I know there is tradeoff between latency and cycle time. All I want is to make the latency from rdreq to rdusedw one clock cycle instead of 3 (since rdusedw is not flopped you need an extra cycle). This is very feasible, because you just need to do something like this:
wire [] write_delta = write_ptr_synced_in_rdclk - write_ptr_last;
always @(posedge rdclk)
begin
write_ptr_last <= write_ptr_synced_in_rdclk;
rdusedw <= rdusedw + write_delta - rdreq;
end
I omitted reset logic but that's simple.
I have read the user guide in your link (as pointed out in my original post), but the document doesn't mention anying about which ports are flopped in or flopped out. In order to meet timing in high-speed design, you need to add one more cycle to the latencies listed in Table 3.

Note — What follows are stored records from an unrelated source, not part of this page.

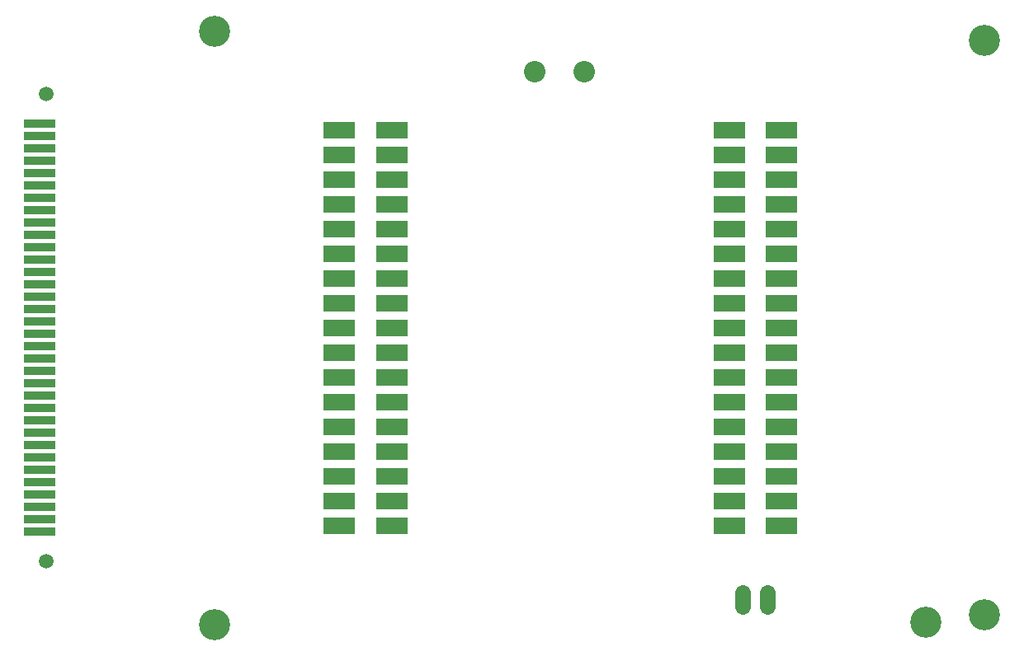
<source format=gbr>
G04 EAGLE Gerber RS-274X export*
G75*
%MOMM*%
%FSLAX34Y34*%
%LPD*%
%INSoldermask Top*%
%IPPOS*%
%AMOC8*
5,1,8,0,0,1.08239X$1,22.5*%
G01*
%ADD10R,3.303200X1.703200*%
%ADD11C,1.503200*%
%ADD12C,3.203200*%
%ADD13R,3.203200X0.953200*%
%ADD14C,1.625600*%
%ADD15C,2.203200*%


D10*
X377000Y151800D03*
X377000Y177200D03*
X377000Y202600D03*
X377000Y228000D03*
X377000Y253400D03*
X377000Y278800D03*
X377000Y304200D03*
X377000Y329600D03*
X377000Y355000D03*
X377000Y380400D03*
X377000Y405800D03*
X377000Y431200D03*
X377000Y456600D03*
X377000Y482000D03*
X377000Y507400D03*
X377000Y532800D03*
X377000Y558200D03*
X323000Y151800D03*
X323000Y177200D03*
X323000Y202600D03*
X323000Y228000D03*
X323000Y253400D03*
X323000Y278800D03*
X323000Y304200D03*
X323000Y329600D03*
X323000Y355000D03*
X323000Y380400D03*
X323000Y405800D03*
X323000Y431200D03*
X323000Y456600D03*
X323000Y482000D03*
X323000Y507400D03*
X323000Y532800D03*
X323000Y558200D03*
X777000Y151800D03*
X777000Y177200D03*
X777000Y202600D03*
X777000Y228000D03*
X777000Y253400D03*
X777000Y278800D03*
X777000Y304200D03*
X777000Y329600D03*
X777000Y355000D03*
X777000Y380400D03*
X777000Y405800D03*
X777000Y431200D03*
X777000Y456600D03*
X777000Y482000D03*
X777000Y507400D03*
X777000Y532800D03*
X777000Y558200D03*
X723000Y151800D03*
X723000Y177200D03*
X723000Y202600D03*
X723000Y228000D03*
X723000Y253400D03*
X723000Y278800D03*
X723000Y304200D03*
X723000Y329600D03*
X723000Y355000D03*
X723000Y380400D03*
X723000Y405800D03*
X723000Y431200D03*
X723000Y456600D03*
X723000Y482000D03*
X723000Y507400D03*
X723000Y532800D03*
X723000Y558200D03*
D11*
X22500Y115000D03*
X22500Y595000D03*
D12*
X195000Y660000D03*
X195000Y50000D03*
X925000Y52500D03*
D13*
X16000Y145500D03*
X16000Y158200D03*
X16000Y170900D03*
X16000Y183600D03*
X16000Y196300D03*
X16000Y209000D03*
X16000Y221700D03*
X16000Y234400D03*
X16000Y247100D03*
X16000Y259800D03*
X16000Y272500D03*
X16000Y285200D03*
X16000Y297900D03*
X16000Y310600D03*
X16000Y323300D03*
X16000Y336000D03*
X16000Y348700D03*
X16000Y361400D03*
X16000Y374100D03*
X16000Y386800D03*
X16000Y399500D03*
X16000Y412200D03*
X16000Y424900D03*
X16000Y437600D03*
X16000Y450300D03*
X16000Y463000D03*
X16000Y475700D03*
X16000Y488400D03*
X16000Y501100D03*
X16000Y513800D03*
X16000Y526500D03*
X16000Y539200D03*
X16000Y551900D03*
X16000Y564600D03*
D12*
X985000Y60000D03*
X985000Y650000D03*
D14*
X762000Y83312D02*
X762000Y69088D01*
X736600Y69088D02*
X736600Y83312D01*
D15*
X574251Y618240D03*
X523451Y618240D03*
M02*

</source>
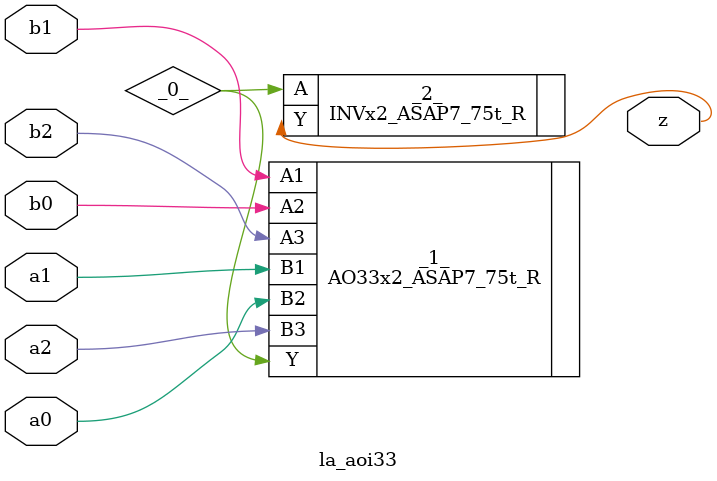
<source format=v>

/* Generated by Yosys 0.44 (git sha1 80ba43d26, g++ 11.4.0-1ubuntu1~22.04 -fPIC -O3) */

(* top =  1  *)
(* src = "generated" *)
(* keep_hierarchy *)
module la_aoi33 (
    a0,
    a1,
    a2,
    b0,
    b1,
    b2,
    z
);
  wire _0_;
  (* src = "generated" *)
  input a0;
  wire a0;
  (* src = "generated" *)
  input a1;
  wire a1;
  (* src = "generated" *)
  input a2;
  wire a2;
  (* src = "generated" *)
  input b0;
  wire b0;
  (* src = "generated" *)
  input b1;
  wire b1;
  (* src = "generated" *)
  input b2;
  wire b2;
  (* src = "generated" *)
  output z;
  wire z;
  AO33x2_ASAP7_75t_R _1_ (
      .A1(b1),
      .A2(b0),
      .A3(b2),
      .B1(a1),
      .B2(a0),
      .B3(a2),
      .Y (_0_)
  );
  INVx2_ASAP7_75t_R _2_ (
      .A(_0_),
      .Y(z)
  );
endmodule

</source>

Your suggestion is exactly what I had to do to work around the long latency issue, but the actually design is much more complicated because the long latency makes it impossible to pipeline (such that FIFO can be read every cycle when possible). Therefore I had to implement another small FIFO to do the look ahead logic. Had dcfifo implemented rdusedw with 1-rdclk latency as I suggested, it would make my life as well as many other engineers' life much easier. I hope Atera would consider improve dcfifo in future releases.